* [TASK]: Whenever the word "Rendered" appears on a line of the material below, that line is counted; state the total alone.

* [INPUT]:
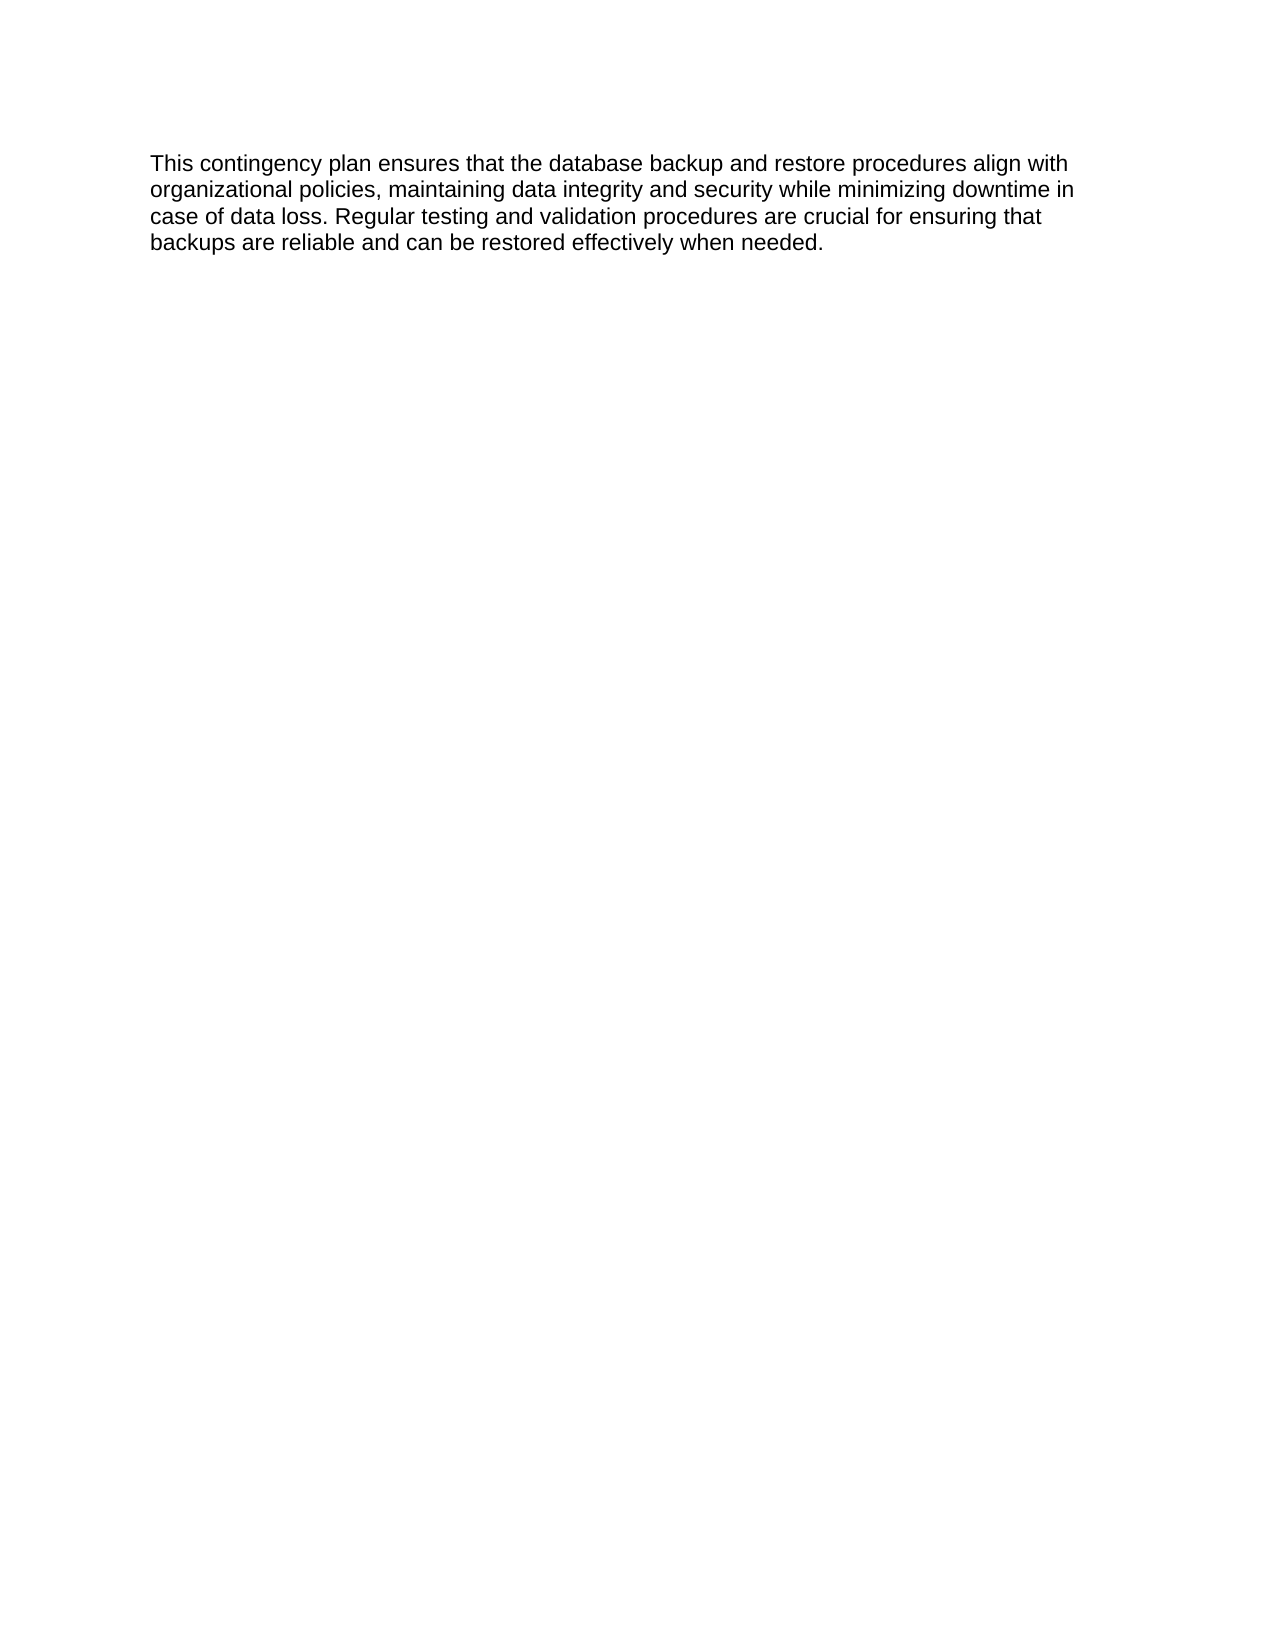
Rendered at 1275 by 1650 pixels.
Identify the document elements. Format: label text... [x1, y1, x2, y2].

text This contingency plan ensures that the database backup and restore procedures align with organizational policies, maintaining data integrity and security while minimizing downtime in case of data loss. Regular testing and validation procedures are crucial for ensuring that backups are reliable and can be restored effectively when needed. [150, 150, 1125, 255]
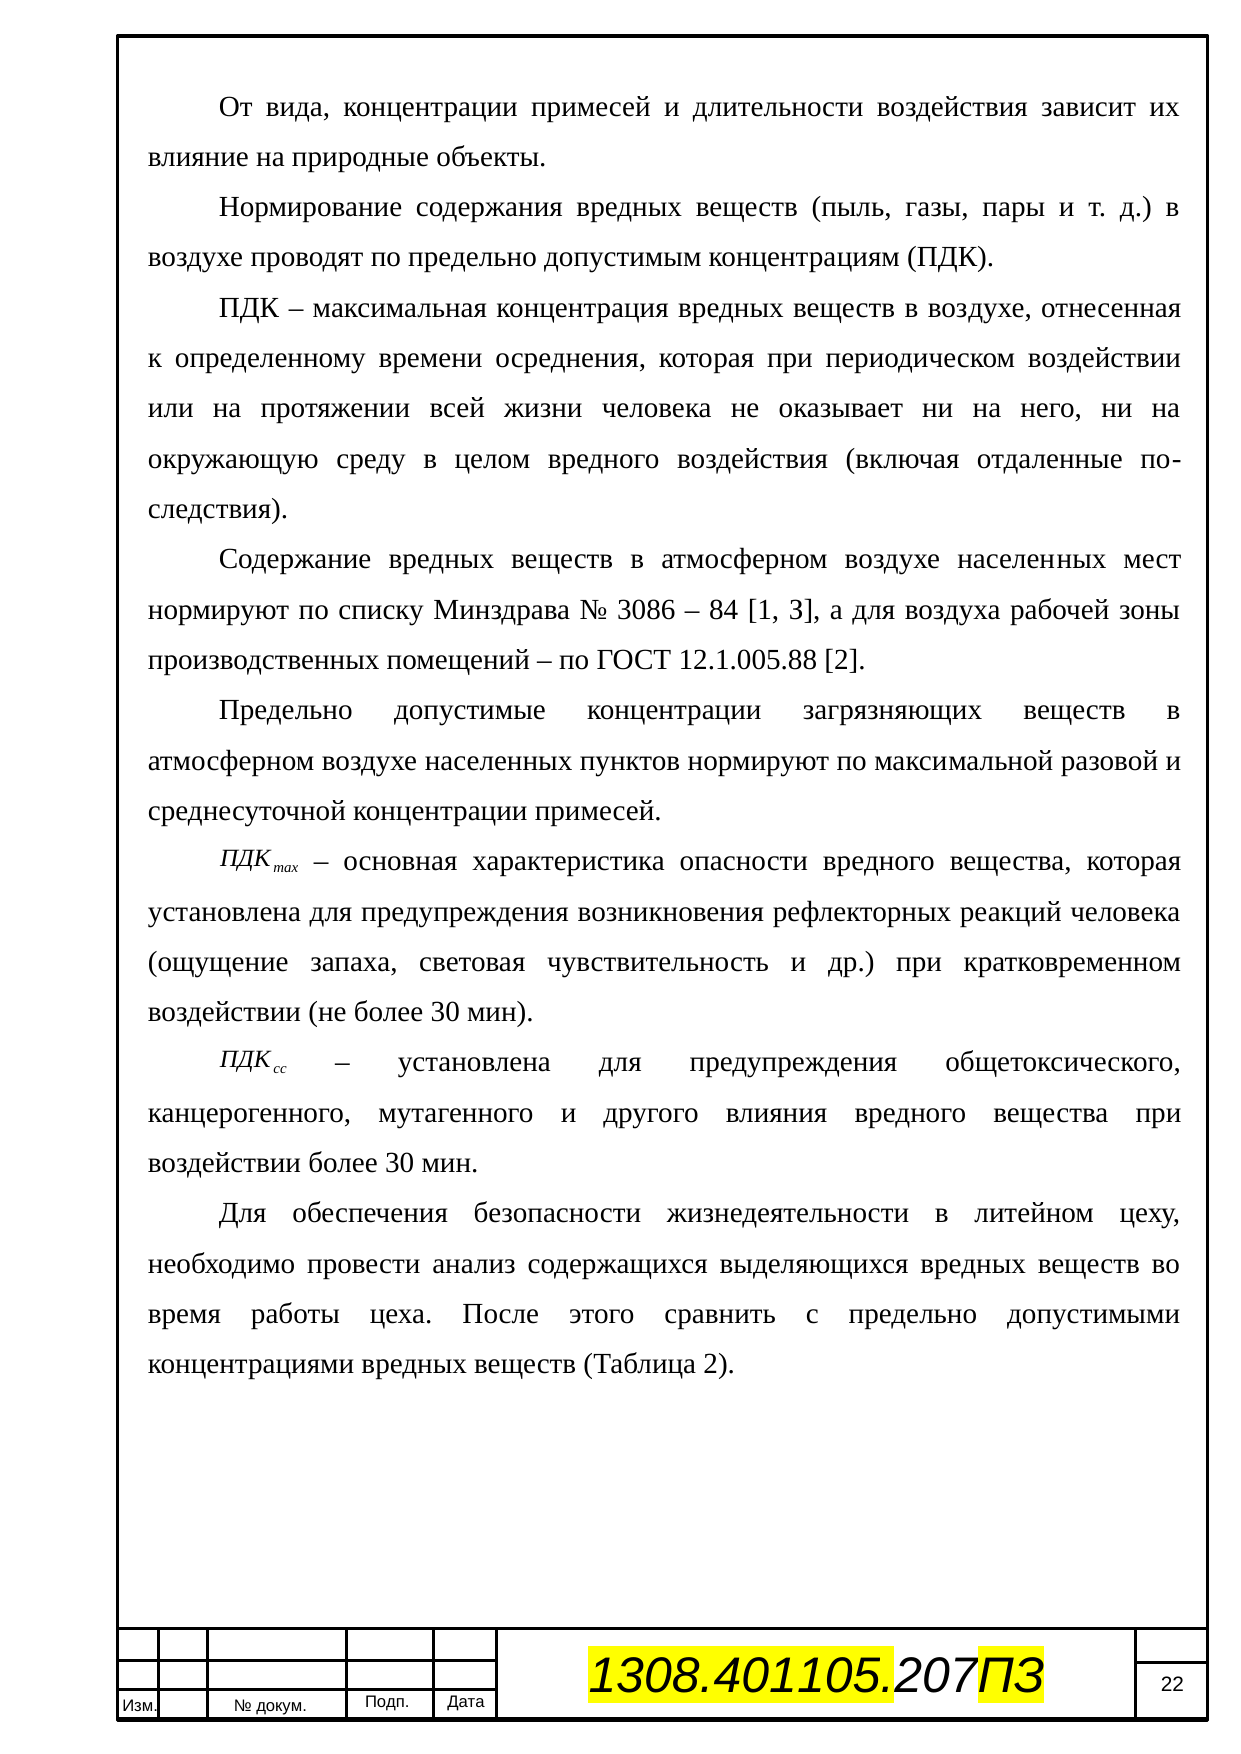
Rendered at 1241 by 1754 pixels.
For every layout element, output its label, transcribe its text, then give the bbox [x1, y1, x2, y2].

text Нормирование содержания вредных веществ (пыль, газы, пары и т. д.) в воздухе проводят по предельно допустимым концентрациям (ПДК). [148, 189, 1181, 273]
text Для обеспечения безопасности жизнедеятельности в литейном цеху, необходимо провести анализ содержащихся выделяющихся вредных веществ во время работы цеха. После этого сравнить с предельно допустимыми концентрациями вредных веществ (Таблица 2). [148, 1196, 1181, 1380]
text – основная характеристика опасности вредного вещества, которая установлена для предупреждения возникновения рефлекторных реакций человека (ощущение запаха, световая чувствительность и др.) при кратковременном воздействии (не более 30 мин). [148, 843, 1181, 1028]
text Содержание вредных веществ в атмосферном воздухе населенных мест нормируют по списку Минздрава № 3086 – 84 [1, З], а для воздуха рабочей зоны производственных помещений – по ГОСТ 12.1.005.88 [2]. [148, 541, 1181, 676]
text ПДК – максимальная концентрация вредных веществ в воздухе, отнесенная к определенному времени осреднения, которая при периодическом воздействии или на протяжении всей жизни человека не оказывает ни на него, ни на окружающую среду в целом вредного воздействия (включая отдаленные последствия). [148, 290, 1181, 525]
text – установлена для предупреждения общетоксического, канцерогенного, мутагенного и другого влияния вредного вещества при воздействии более 30 мин. [148, 1044, 1181, 1179]
text Предельно допустимые концентрации загрязняющих веществ в атмосферном воздухе населенных пунктов нормируют по максимальной разовой и среднесуточной концентрации примесей. [148, 692, 1181, 827]
text От вида, концентрации примесей и длительности воздействия зависит их влияние на природные объекты. [148, 89, 1181, 172]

* [RESPONSE BOX]: 2